Surpasser quoi déjà ? Ma logique qui trouve ce contrat complètement débile ? La terreur de devoir répondre à ses exigences une fois par jour pendant 4 mois ? Soit cent dix-huit jours si on compte à partir d'aujourd'hui. Ma terrible envie de lui écraser le crâne jusqu'à ce qu'il craque et me dévoile la vidéo ? Mon besoin viscéral de m'éloigner de tout ce qui pourrait se rapprocher de près ou de loin à de l'intimidation ?

J'ai bien trop de raison de ne pas accepter son contrat, en dehors de celles que je me crée moi-même. Le simple fait que ce soit lui, celui qui a hanté mes cauchemars pendant plusieurs années, qui me le propose. Il est cruel, vindicatif, moqueur, mesquin, et il a vraiment un goût très prononcé pour les humiliations publiques. Il me connaît, du moins, il me connaissait. Il sait très bien comment me faire atteindre ma limite. Il sait comment me sortir de mes gonds. Et par-dessus tout il sait comment toucher mes points sensibles et me détruire de l'intérieur.

Il n'y a absolument rien qui me dit qu'accepter ce contrat serait une bonne idée. Excepté cette envie de savoir. Comme un sentiment puissant d'avidité. Comme si j'avais besoin de combler une fissure en moi dont j'ignore l'existence. C'est à cause de ce sentiment que j'adore la science et les réponses qu'elle donne.

- Peut-être qu'un jour, je te dirais ce que j'y gagne. En attendant, concentre-toi plutôt sur ce que toi, tu y gagnes.

- Je dois attendre quatre mois pour obtenir cette vidéo. Je ne sais même pas ce que c'est. Ça se trouve, c'est juste une séquence de moi chantant faux sur du Adèle.

- Je suis sûr que ta ténacité ne s'est pas émoussée.

- Cent dix-sept actions, c'est cher payé pour une simple vidéo.

- Cent dix-huit, corrigea-t-il

Je vais pour le contredire. Mais il me coupe.

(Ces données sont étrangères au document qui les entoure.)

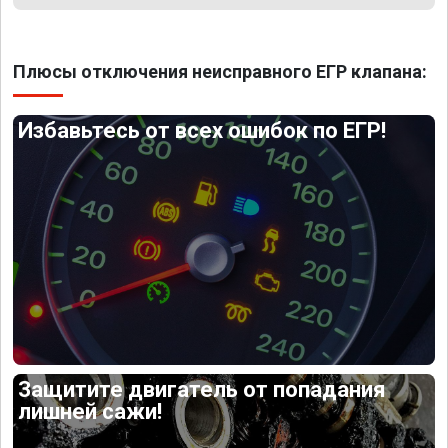
Плюсы отключения неисправного ЕГР клапана:
Избавьтесь от всех ошибок по ЕГР!
Защитите двигатель от попадания
лишней сажи!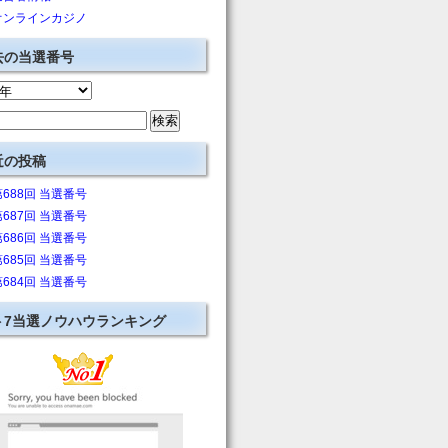
オンラインカジノ
去の当選番号
近の投稿
第688回 当選番号
第687回 当選番号
第686回 当選番号
第685回 当選番号
第684回 当選番号
ト7当選ノウハウランキング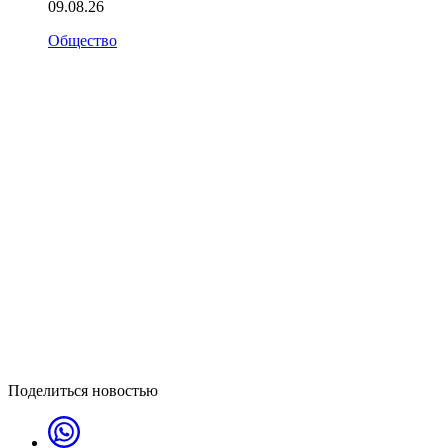
09.08.26
Общество
Поделиться новостью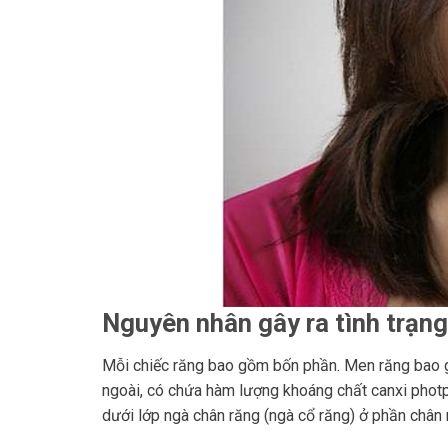
Nguyên nhân gây ra tình trạng
Mỗi chiếc răng bao gồm bốn phần. Men răng bao gồ
ngoài, có chứa hàm lượng khoáng chất canxi photp
dưới lớp ngà chân răng (ngà cổ răng) ở phần chân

- Avoir mangé le pain au chocolat ne constitue pas une action. Pour que ce soit plus clair...Il joint ses mains et me scrute comme un professeur expliquant la consigne d'un exercice. Chaque fois que je te ferai ma demande du jour, je te serrerai la main et je te lâcherai une fois que je te l'aurai complètement exposé.

J'ai envie de rire tellement sa requête est ridicule. Transformer ses caprices putrides en demande solennelle est tout bonnement absurde. Peut-être se croit-il dans une série populaire ou dans un livre tordu. Mais s'il pense que je vais accepter ça, il se fourre complètement le doigt dans l'œil.